Med-America has introduced the LTC Complete Worksite Solutions product portfolio, which allows employees to enroll in a low-cost starter plan that may be expanded later.
LifeSecure, after their second year in multi-life LTC, reports that it now accounts for 75% of their placed premium.
A Transition Toward Voluntary Benefits
Samson reports that Eric Cantrell, president & CEO of Collateral Benefits Group, predicts that in the next 10 to 20 years, workplace benefits will largely be voluntary, and multi-life LTC insurance is well suited to a menu voluntary benefits.
Cost Sharing: This is consistent with the current trend in employee benefits, in which the burden of coverage is increasingly shifting from the employer to the employee.
Personalization: Additionally, with the commoditization of healthcare benefits, and increased focus on the individual’s needs, the “one-size-fits-all” or “cookie-cutter” traditional group plans simply don’t give employees enough choice among benefit features and premium costs. Multi-life has the advantages of greater flexibility and personalization, largely due to emerging technology.
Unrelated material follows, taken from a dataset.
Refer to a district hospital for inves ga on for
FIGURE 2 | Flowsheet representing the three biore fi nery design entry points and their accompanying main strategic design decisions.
Benefit brokers and LTC insurance specialists, using electronic systems, can give employees individual attention and greater personalization without taxing the resources of the company.
Higher participation: As a result, while fewer than 10% of eligible employees typically choose to participate in traditional plans, multi-life programs tend to generate much higher, double digit participation rates – between 10% and 20%.
Larger market: True group plans tend to be limited to larger organizations, which tend to prefer to work directly with an insurance carriers. However, the Bureau of Labor Statistics reports that 54% of American workers (59 million) work for companies with fewer than 500 employees. Considering the larger market, and the higher potential participation rates, the market potential for multi-life LTC could grow to represent 70% to 80% or more of the total market.
A challenge for LTC insurance today is that most don’t yet recognize the risk. But as the American workforce ages, and we live and work longer and longer, the growing need for LTC protection will be increasingly understood, boosting the value of LTC benefits for recruiting and retention.
The market potential is enormous. The American Association for Long Term Care Insurance reports that total earned premium for the LTC industry in 2010 was about $11.7 billion. Based on the estimate of 10% market penetration, LTCI represents potential revenues of over a trillion dollars, $3 trillion over 30 years.
Despite the need and the market potential, awareness remains the major roadblock. Complex Long Term Care products have been a hard sell.
The one-to-one personalization that benefit brokers bring to multi-life worksite products could help overcome that barrier.
**U.S. Bureau of Labor Statistics, Consumer Price Index Detailed Report, September 2009.